Letter to President Obama - Suggested Afghanistan Policy
November 21, 2009
President Barack Obama
The White House
1600 Pennsylvania Avenue NW
Washington, DC 20500
Dear Mr. President,
You successfully campaigned against the Iraq War and are doing the best you can to remove our combat troops from Iraq. Thank you.
You also inherited the NATO war in Afghanistan, which is not just a United States war. The original strategy developed eight years ago was to eliminate the Al-Qaida terrorists from that country. This has been done. Reports today show there are less than 100 such terrorists left in Afghanistan.
Times have changed. Thank you for the careful consideration that you are giving to a new strategy.
My suggestion is that you should not make a United States decision on increasing troops to Afghanistan. This is not a United States decision. This should be a NATO decision.
My proposal is that you call for an immediate summit of all NATO nations and invite China, India, and Iran to participate. The problem today in the world is with global terrorism - - groups of fanatics who want to destroy the ways of life in all of the countries listed above. I suggest this summit be held in either London or Madrid, countries who have also suffered terrorist attacks like, our 9-11 tragedy.
Many of the original Afghanistan terrorists are now in Pakistan, but they are also in many other places as proven by their attacks in several other countries. They will go to any country where they can operate to accomplish their goals, including the US, England, Spain, Germany, Somalia, Yemen, and Sudan.
The purpose of the summit is to develop a new global strategy for all countries to work together to eliminate these terrorist organizations. This is a multi-generational problem.
As you know Afghanistan does not have a functional democracy, and never had. The main goal of the people of Afghanistan is basic security and the delivery of fundamental infrastructure services such as water and electricity.
There is no role for combat troops in this effort. We should ask each country to provide large financial resources to help the Afghan people and also other countries such as Pakistan to create functional democracies with basic security and infrastructure.
This bottoms-up strategy must be done by the local people, particularly the Afghans, but it will probably take as much money as we have been spending on combat troops. NATO nations and the other participants of this summit need to help. This must be a coordinated global strategy to fight terrorism wherever it arises. And this program needs to be reviewed and revised regularly as conditions change.

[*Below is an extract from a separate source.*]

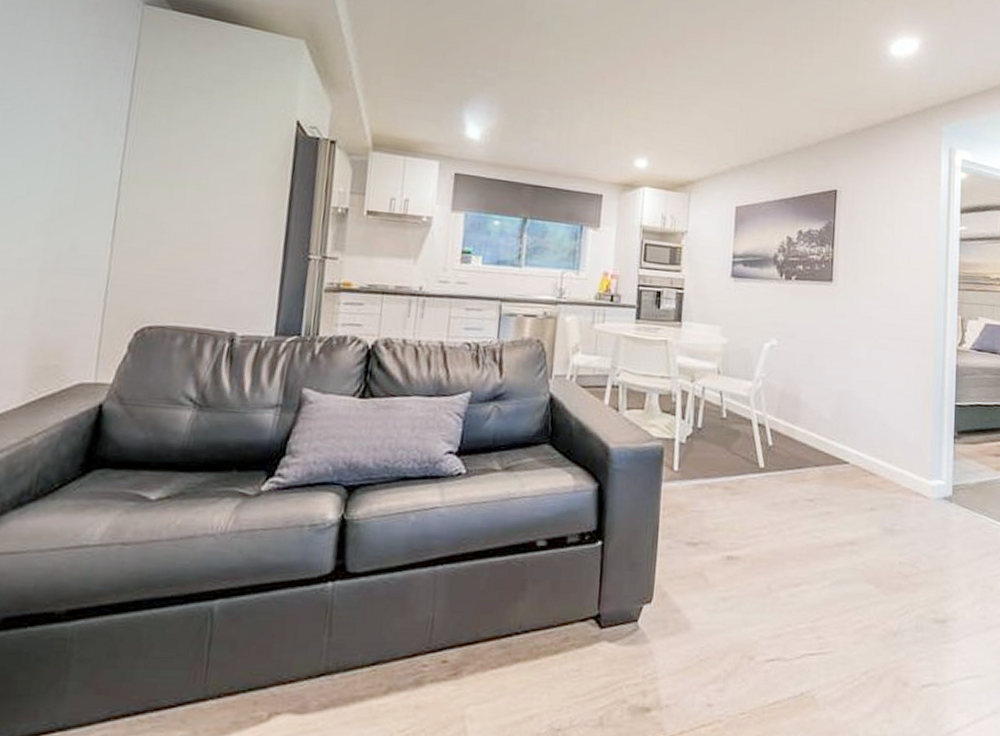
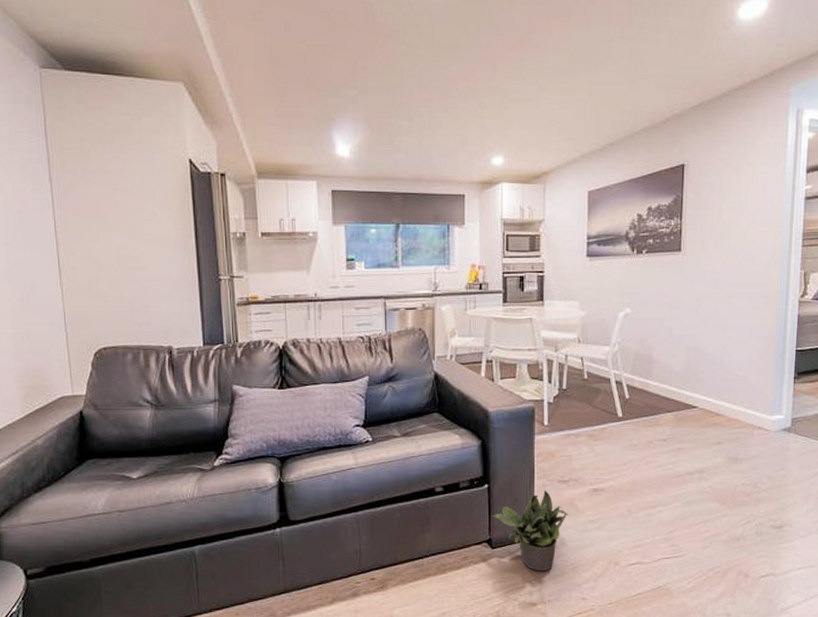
potted plant: none [603,554,696,664] -> present [492,490,568,572]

Far from a retreat, this is an aggressive positive program with a long range goal to develop the core ingredients for peace, security, and free enterprise, with respect everywhere for human rights.
We must show the world that this is the way to live.
This global cooperative effort for peace can also be used to help the necessary movements on critical environmental issues and the reduction of global poverty.
As we develop this strategy, you can use your skills first in negotiation and secondly in explaining this to the American people.